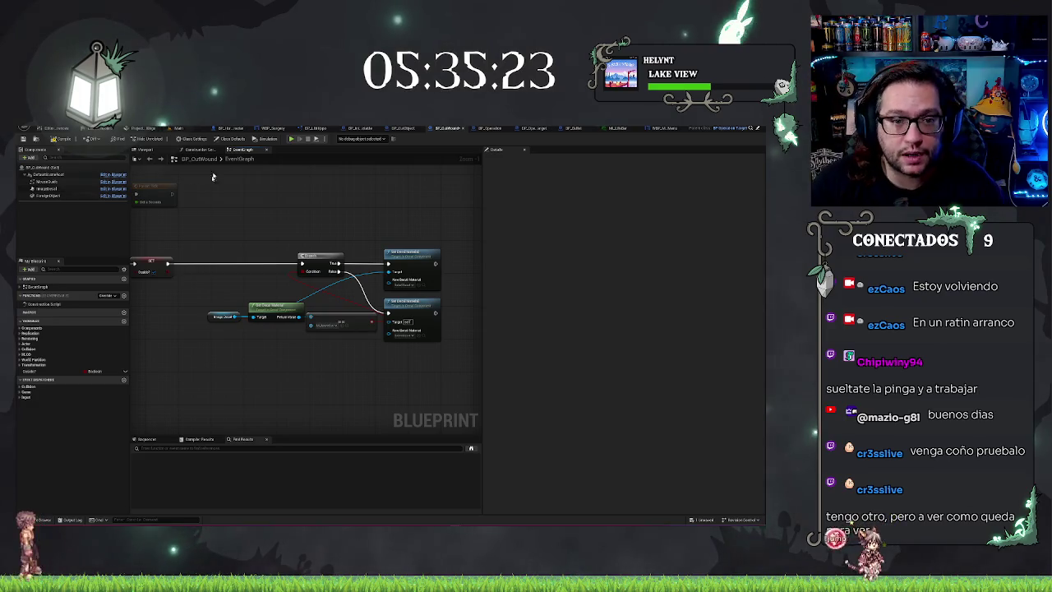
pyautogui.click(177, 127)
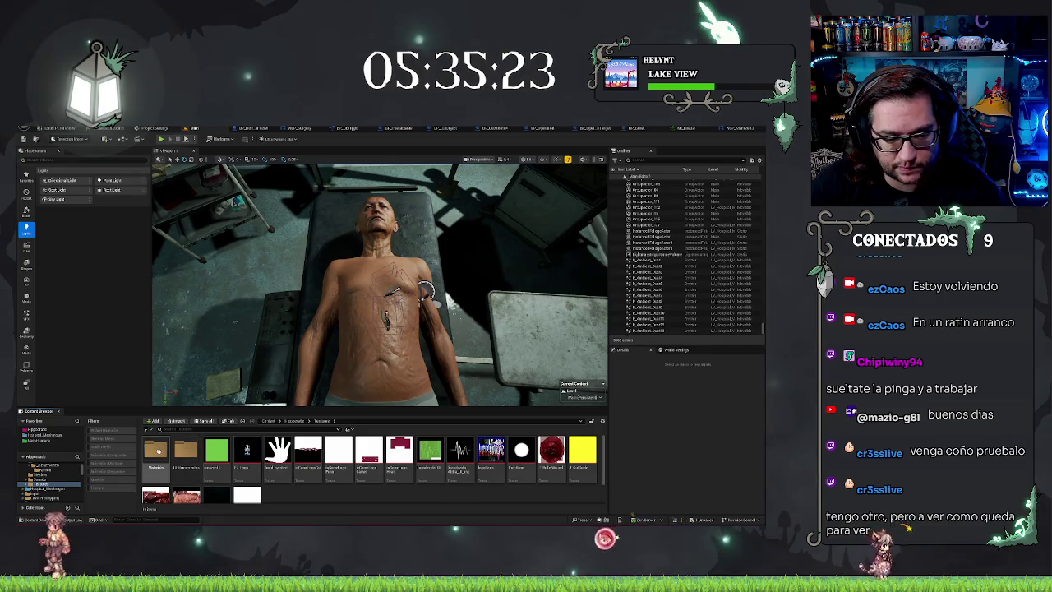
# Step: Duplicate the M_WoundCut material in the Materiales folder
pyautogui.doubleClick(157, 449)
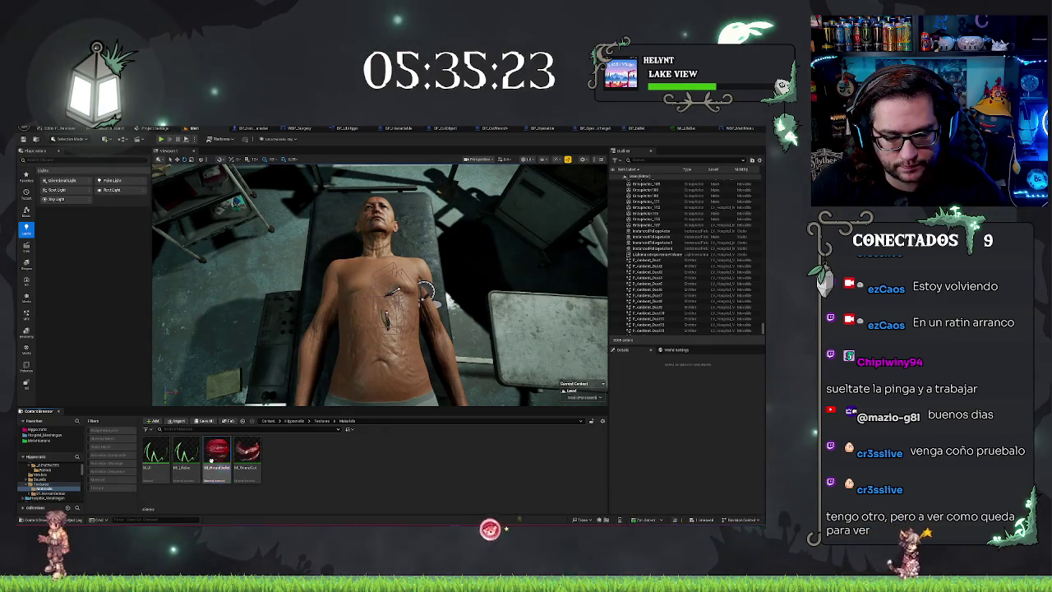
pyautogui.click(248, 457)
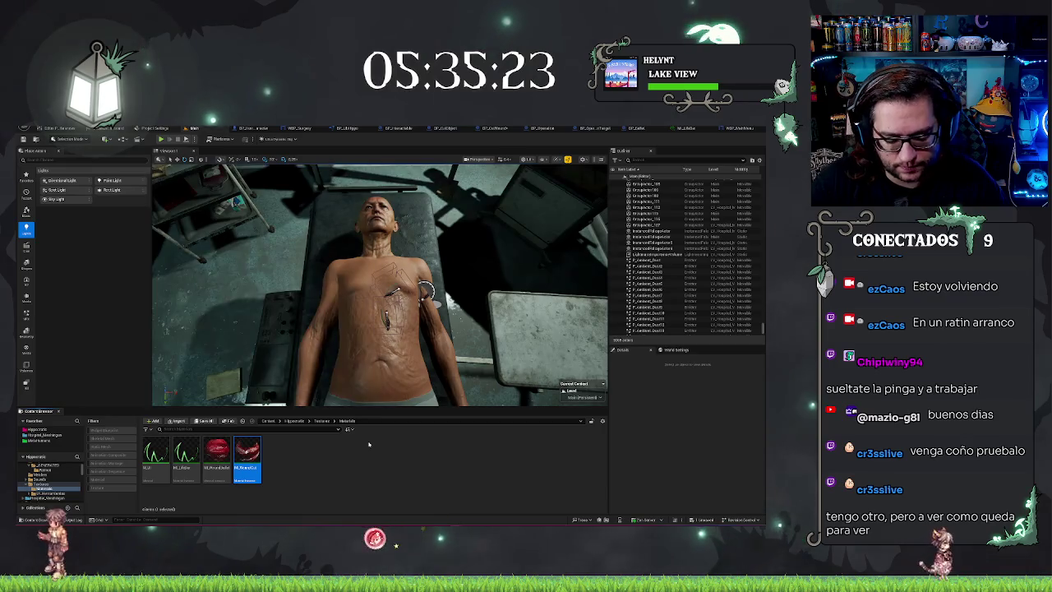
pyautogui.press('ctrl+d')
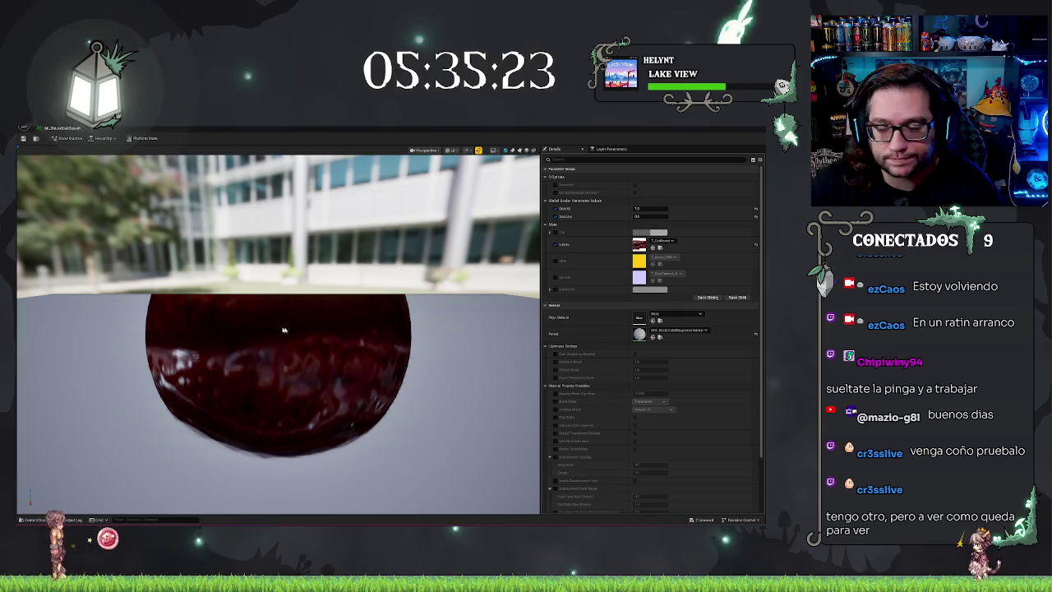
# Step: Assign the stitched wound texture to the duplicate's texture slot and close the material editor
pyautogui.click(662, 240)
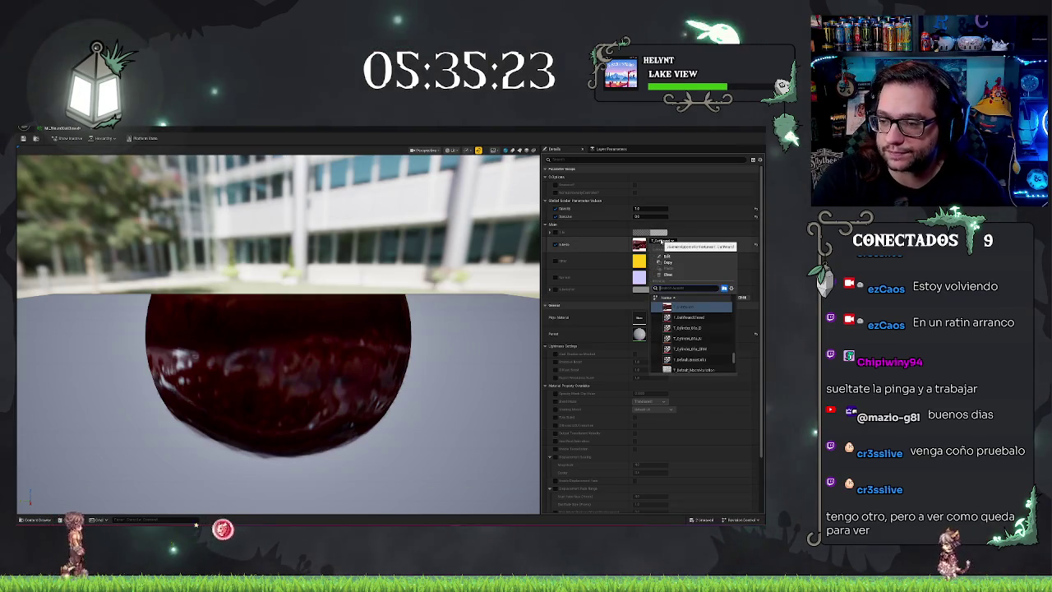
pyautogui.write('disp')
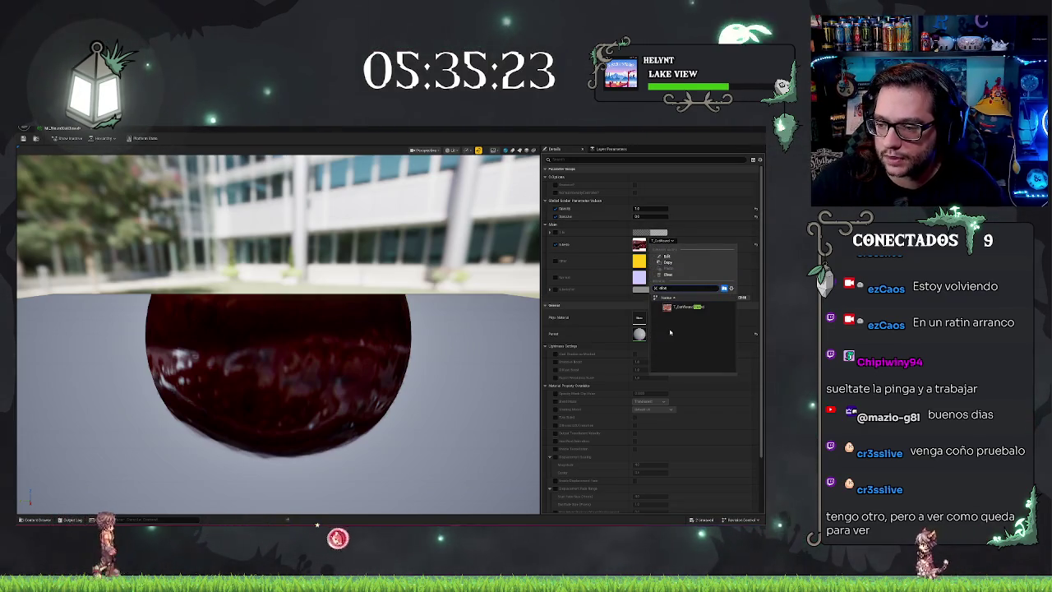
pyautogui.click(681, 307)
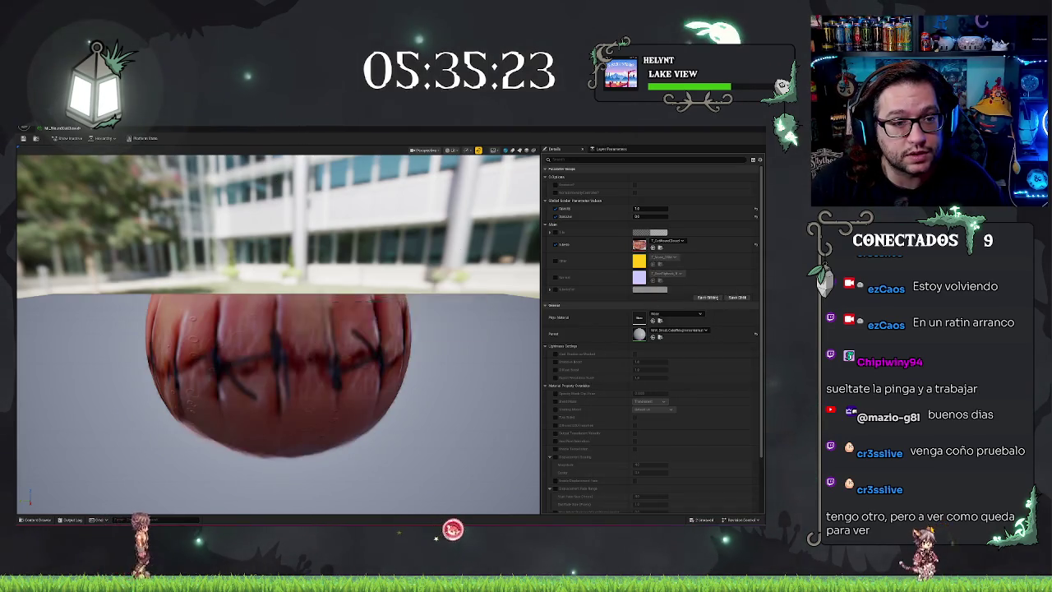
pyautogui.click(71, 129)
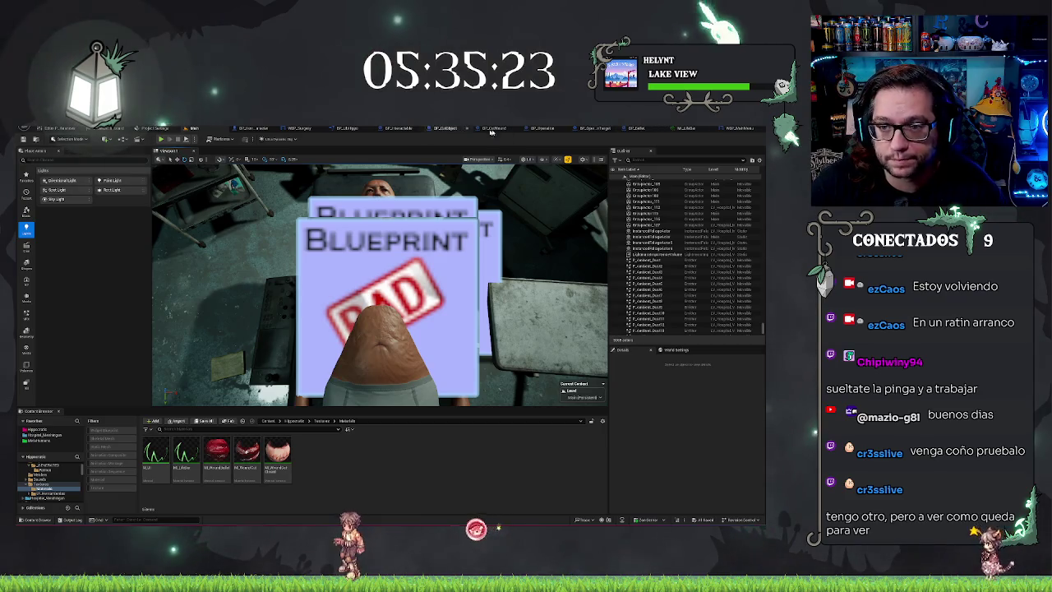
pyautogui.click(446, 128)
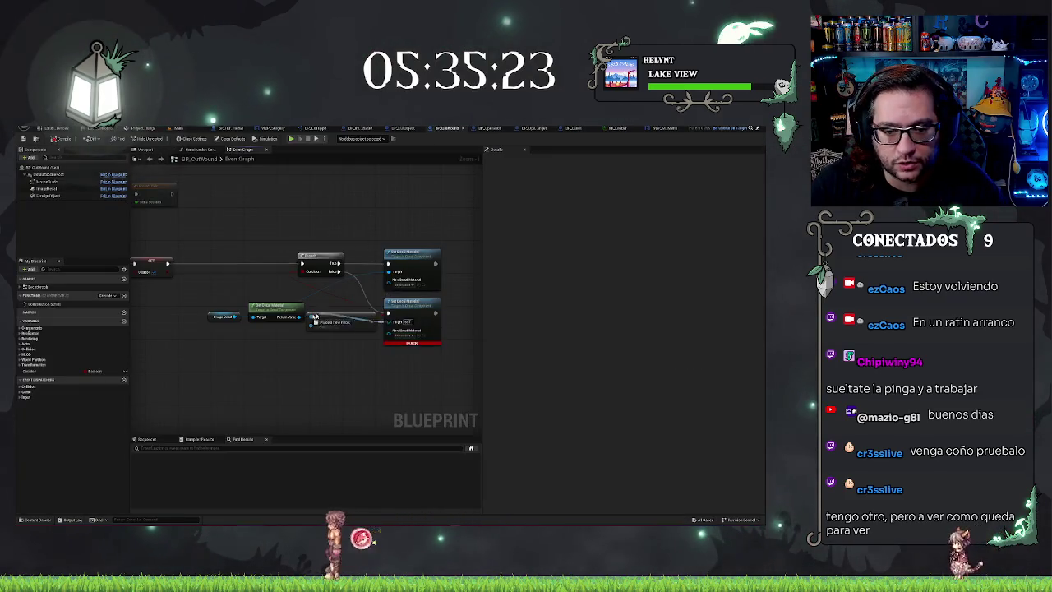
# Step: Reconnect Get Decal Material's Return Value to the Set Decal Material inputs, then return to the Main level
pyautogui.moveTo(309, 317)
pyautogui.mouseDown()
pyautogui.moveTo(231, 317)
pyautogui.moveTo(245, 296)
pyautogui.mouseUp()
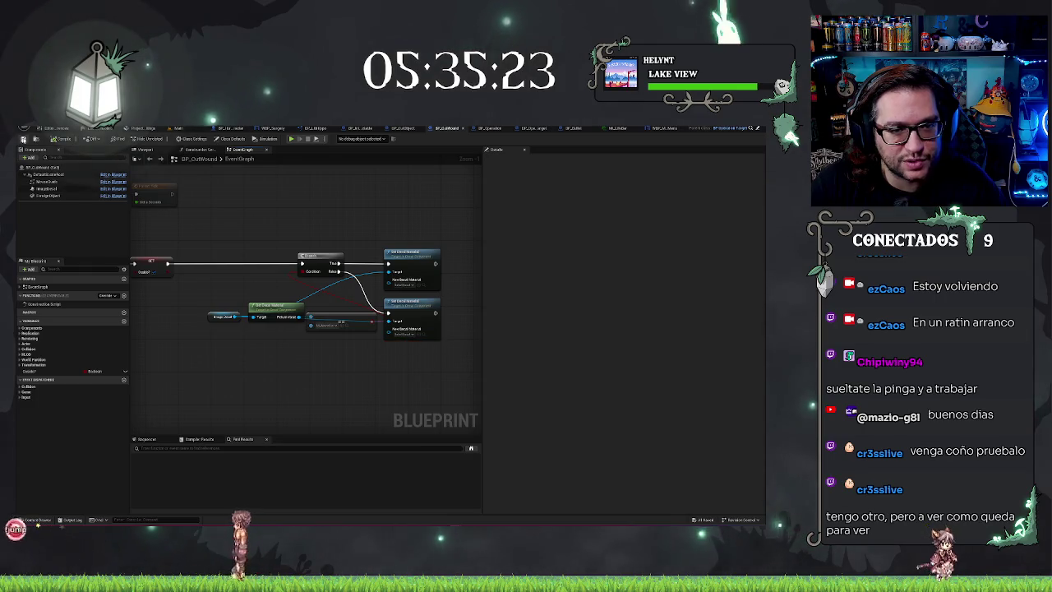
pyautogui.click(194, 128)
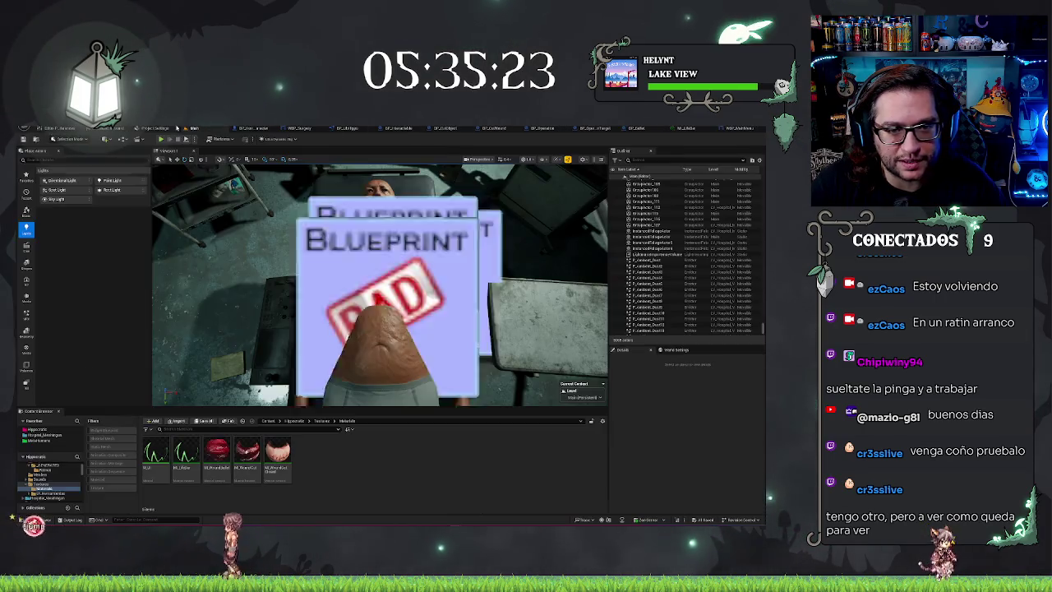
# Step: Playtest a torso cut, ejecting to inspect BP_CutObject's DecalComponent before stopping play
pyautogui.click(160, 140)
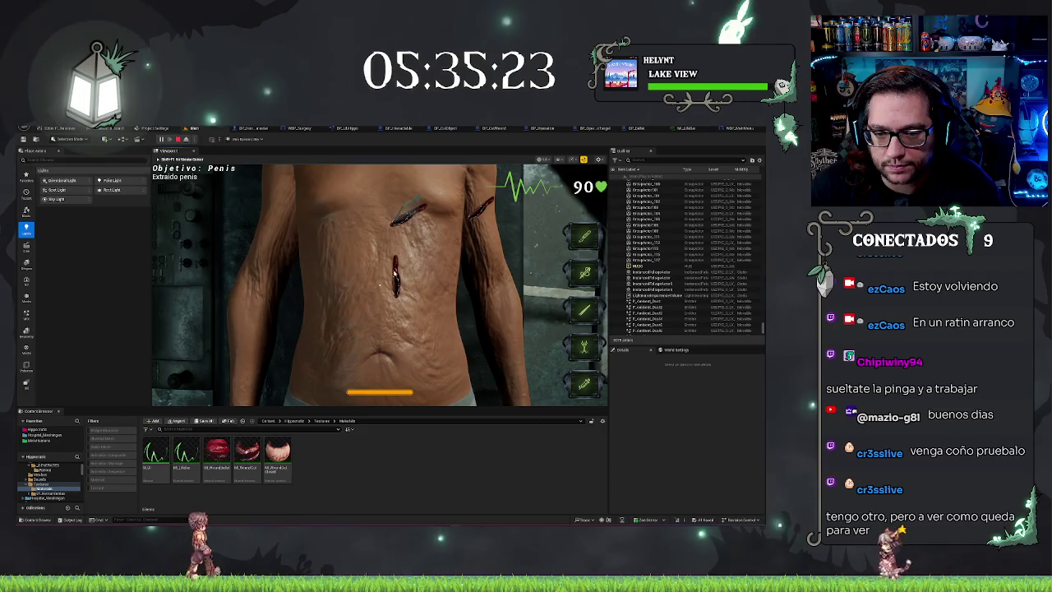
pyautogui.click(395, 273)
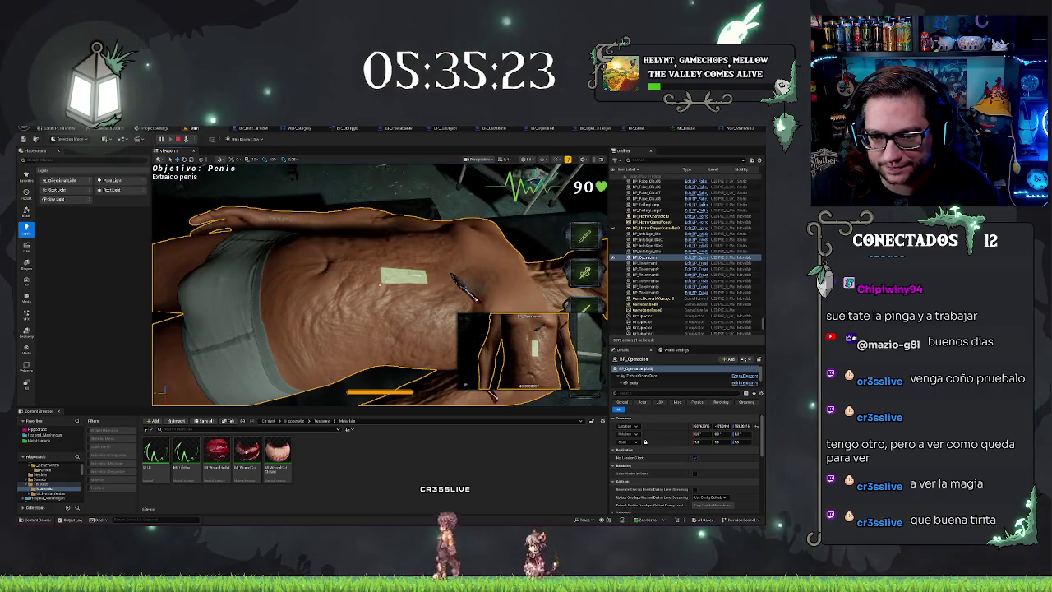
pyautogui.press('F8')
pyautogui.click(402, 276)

▶ **Exercise description**: Could you repeat exactly the lines from the first one of the records above through the line containing "pyautogui.click(446, 128)", leaving out any pictures?

▶ **Answer**:
pyautogui.click(177, 127)
# Step: Duplicate the M_WoundCut material in the Materiales folder
pyautogui.doubleClick(157, 449)
pyautogui.click(248, 457)
pyautogui.press('ctrl+d')
# Step: Assign the stitched wound texture to the duplicate's texture slot and close the material editor
pyautogui.click(662, 240)
pyautogui.write('disp')
pyautogui.click(681, 307)
pyautogui.click(71, 129)
pyautogui.click(446, 128)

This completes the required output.